Negotiated solution: why, when, how

Time to talk! With the recent appointment of the newest High Commissioner for Peace, and with FARC’s announcement of a new unilateral liberation, a narrow window of opportunity for a negotiated solution to the armed conflict seems to have opened up. It is time to take to that opportunity- Here’s why, when, and how to do it.

Why? The answer is simple: The conflict will never be truly resolved without dialogue. While military actions have been an inherent part of this conflict, and while they have played a substantial role in changing the dynamics within which the conflict is framed, no military action will lead to the ultimate resolution of a conflict that is so deep-rooted.

The armed conflict that has marked Colombia so decisively began as an expression of tensions stemming from unequal distribution of resources and privilege. While the driving forces of the conflict have changed dramatically, the systemic and institutionalized social injustice present at its inception is even more prevalent today.

More so, all those involved in the conflict, whether as victims or combatants, have had to suffer from the effects of participating in the conflict. That effect cannot simply be dealt with by using bullets. Just as it is important to discuss the legal responsibilities of FARC leaders, it is crucial to address the ability for teenagers that were pushed into the frontlines of war to rebuild there lives within the limits of lawful civil society.

Therefore, dismantling the official organizational structure of FARC, if such were to happen, would not suffice to move the nation from a stage of conflict into one of post-conflict. The resolution of the armed conflict requires a complex strategy to rebuild the social fabric of a nation in which many have been pushed into lives defined by violent conflict. Thus, only dialogue can lead to a true resolution of the conflict.

More so, Colombia is a nation that many have argued has had a history only defined by conflict. From its bloody independence, through to the ruthless political violence, all the way up to today, Colombia seems to have entered a cycle of violence that has yet to be broken. In this particular conflict, violence between FARC and the government has allowed for processes of enmification and dehumanization of the opposing party that lead to more violence, which makes those processes even more likely to happen, which in turn lead to more violence, and so on and so forth.

When? The conflict is at its most appropriate moment for intervention since Alvaro Uribe took office. The great military advancements that the Uribe administration has made have weakened FARC more effectively than ever before, thus changing the power dynamics between the two conflicting parties. The FARC’s willingness to free many of those who they’ve unjustly held kidnapped, and their changes in their leadership structure, present a uniquely positive opportunity to reinstate avenues for dialogue. More so, the Uribe administration still enjoys grand popular support, making the government more of a legitimate representative of Colombian civil society than it has ever been in the past.

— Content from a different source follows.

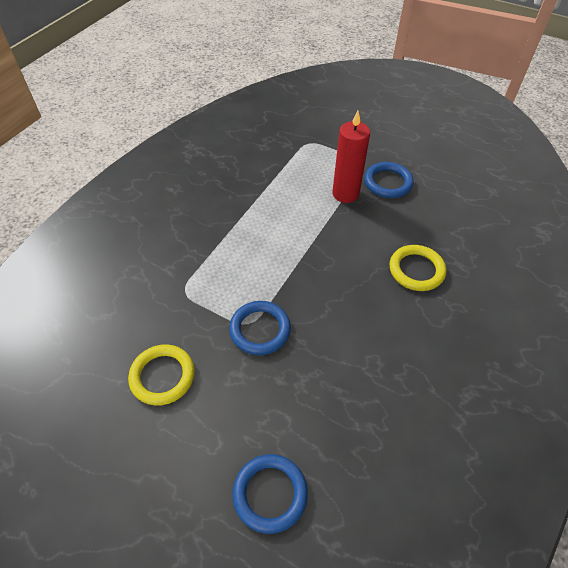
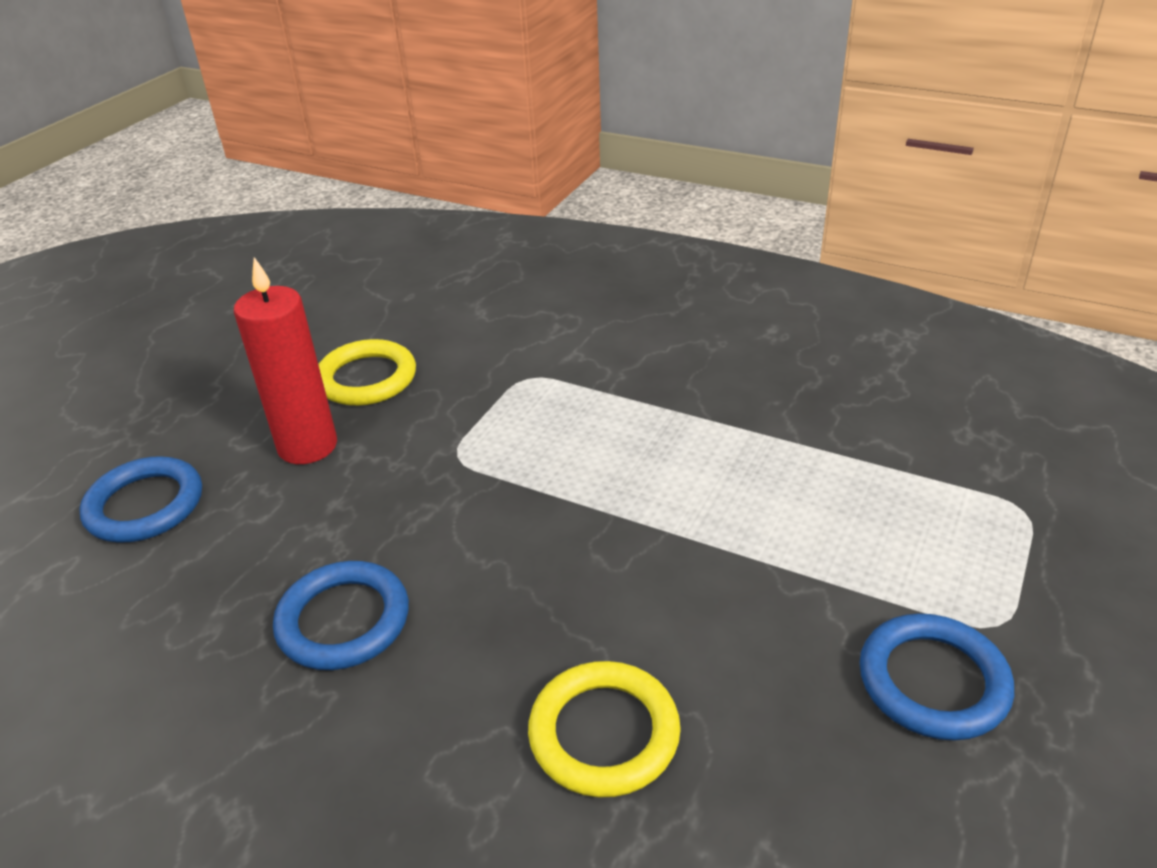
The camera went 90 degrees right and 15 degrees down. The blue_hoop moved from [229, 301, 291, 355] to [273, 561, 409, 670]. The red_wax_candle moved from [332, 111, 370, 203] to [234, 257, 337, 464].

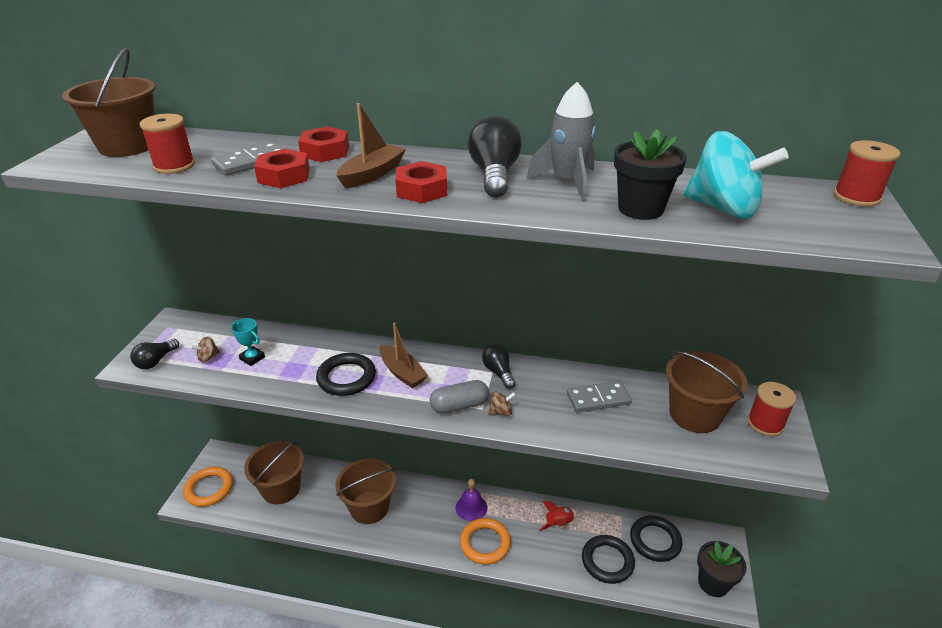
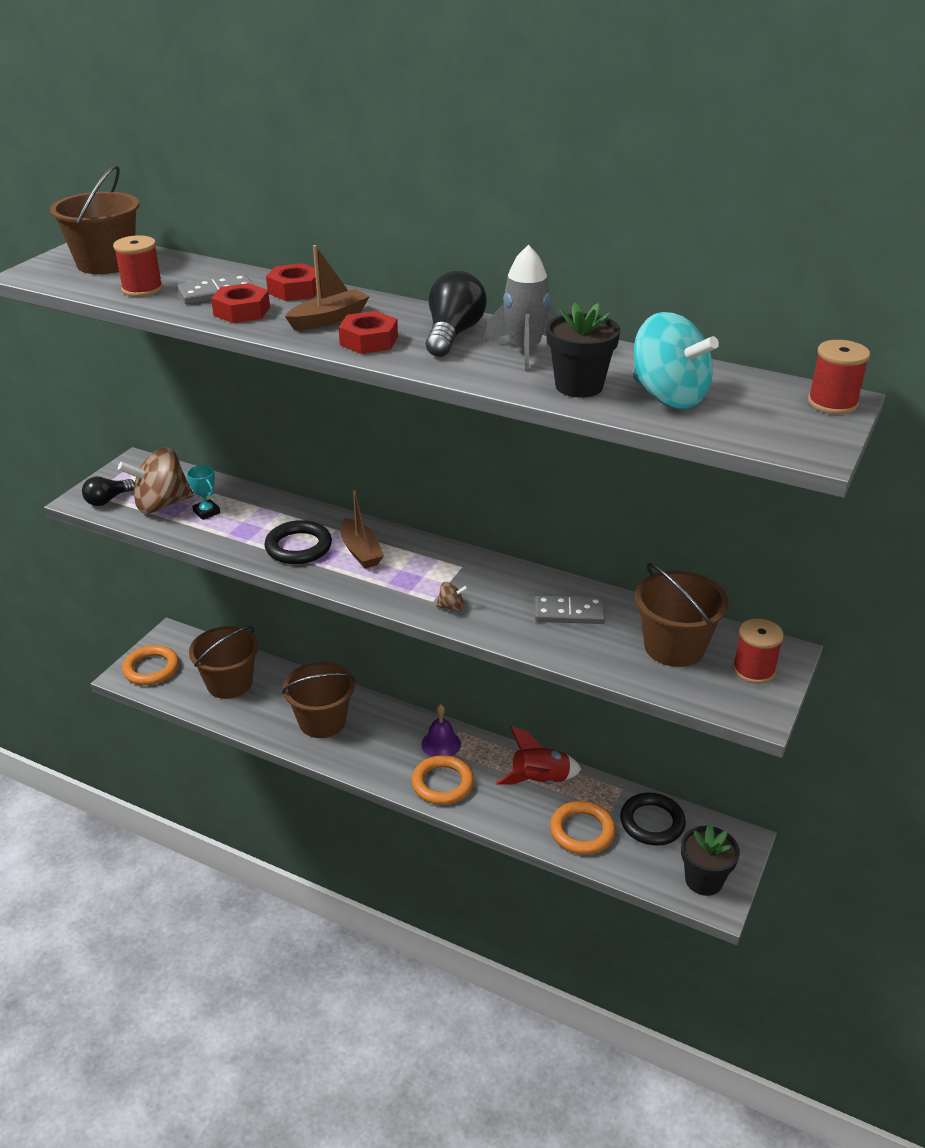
The camera went 15 degrees right and 0 degrees up. The brown_toy_top at [190, 336, 220, 363] changed to 2.37 times the size. The gray_pill_shape at [430, 380, 489, 414] disappeared. The ebony_bulb at [482, 344, 516, 389] disappeared. The red_rocket at [539, 501, 577, 531] changed to 1.58 times the size. The ebony_hoop at [582, 535, 635, 584] became the bright_orange_hoop at [550, 801, 616, 855].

How? As negotiation literature has often claimed, any parties involved in a negotiation need incentives to sit at the table. FARC can offer the government a cease-fire, which is nonetheless necessary to allow for successful dialogue. The government can offer FARC secure spaces to engage in dialogue, as well as a willingness to approach the application of the law with the flexibility necessary in order to successfully reinstate criminals into lawful civil society.

More so, it might be helpful to begin not with formal negotiation, but rather with the idea of engaging in dialogue. The latter option suggests a nature of conversation that is not necessarily binding, nor dependant on results, but rather one that allows for the creation of a space where the opposing parties can share their perception regarding the conflict, their priorities, and the requirements each would have to actually engage in a formal negotiation. Dialogue also allows for setting rules, structures, and alternative solutions within the framework of formal negotiations.

Any models of dialogue should be mediated by a group of highly-trained specialists. The group should include representatives from both parties, who also receive training in mediation. Mediators need not give the illusion of neutrality, as such a state is pragmatically unachievable anyway, but they must be accepted as legitimate mediators by both parties.

Finally, there are different models for structured mediated dialogue that are explored widely in conflict resolution literature. Yet, the most helpful seems to be that of conflict circle processes, in which a mediated safe space is created. In this space participants can uninterruptedly talk about their grievances and their ideas. Processes such as the conflict circle model allow for representatives of the parties in conflict to go beyond simply expressing their positions, and into expressing the underlying interests. Recognizing the interests that drive people into conflict is a necessary first step towards establishment of formal negotiation, and eventual resolution.

Therefore, acknowledging that the armed conflict can only be resolved through dialogue, and that the opportunity for engaging in such dialogue has not been greater in years, it is time that FARC and the Uribe administration seek direct channels of communication that can result in the establishment of conflict circle models of dialogue where the conditions for a formal and well-structured negotiation can be mutually-agreed upon. Forty years of conflict seem long enough already.